By Julius Mugaga Tukacungurwa/Umoja Standard.
Kampala, Uganda: Speaking to journalists at the sidelines of the event where CSOs gave in their perspective on the FY 2023/24 National Budget Framework Paper, Julius Mukunda- the Executive Director of Civil Society Budget Advocacy Group (CSBAG) stressed that there is mixing of government programs some of which are not most pressing.
“I think we have a challenge in prioritizing government programmes, which one comes first, the point is we need a health and educated population to engage in agriculture but a hungry population will not go schools. So, it becomes a chicken and an egg issue, there must be a balance”. Said Mukunda.
He said, ‘you can’t have human capital development as number one and agriculture as number five, may be number two or three. So, you have that particular balance, even when you are healthy and you want to go to agriculture you need to have enough food to be able to remain health, to go to school and be productive’.
“The balance is what is missing but also specifically, what are we investing in agriculture, people are talking about irrigation but ordinary citizens cannot use equipment rather need small scale solar power irrigation”. Revealed Mukunda.
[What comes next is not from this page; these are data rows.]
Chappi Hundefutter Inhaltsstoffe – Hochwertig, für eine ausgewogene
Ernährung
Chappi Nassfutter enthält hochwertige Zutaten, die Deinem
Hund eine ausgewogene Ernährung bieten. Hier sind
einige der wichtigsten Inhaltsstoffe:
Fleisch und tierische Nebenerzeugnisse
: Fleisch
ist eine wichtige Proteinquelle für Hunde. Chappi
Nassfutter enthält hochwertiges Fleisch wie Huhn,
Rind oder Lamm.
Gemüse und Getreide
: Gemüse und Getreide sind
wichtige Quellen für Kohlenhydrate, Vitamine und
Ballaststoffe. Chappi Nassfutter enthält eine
He however, the challenge in agriculture is not water but is all about markets. It is against this background that Mukunda said that today, ‘if you told farmers that you want squared watermelons and there is a guaranteed market for them, they will produce them. They will look for their own seeds, extension services, they will go and learn about them and produce it’.
Giving his view on overlapping government debt, Mukunda said that there is no way we can deal with debt if we don’t first curb the unnecessary expenditure in various government agencies and departments. Surprisingly most of these do the same job there by seeking their merger.
Responding to the role of legislators in the FY2023/24 National Budget Framework Paper, Hon. Agnes Atim Apea- Woman Member of Parliament for Amolatar District said ‘our role is to scrutinize and prioritize the budget and make it pro people, whenever budget is presented to us, we look into it to see that it benefits the population’.
Commenting on why Human Capita Development took lion’s share in the FY2023/24 Budget, Hon. Apea stated that this looks at key things that include, skills development, Health issues and others.
She emphasized that government needs to pay for people to have skills and do better agriculture, ICT and the rest but believed that this and agriculture are complementary.
It should be remembered that a propozed budget of a Shs49.98 trillion budget for Financial Year 2023/2024 was passed to be financed through domestic revenue equivalent to Shs28.8 trillion, budget support amounting to Shs2.4 trillion, domestic borrowing Shs1.6trillion and external project support of Shs8trillion.
The other sources are, domestic refinancing of Shs8.7 trillion and local revenue for local government of Shs238.5 billion.
These were revealed during Civil Society Organizations pre-budget dialogue for the 2023/24 financial year held at Golf Course Hotel, Kampala under the theme; Realizing economic recovery and social economic transformation: the role of the FY 2023/24 budget.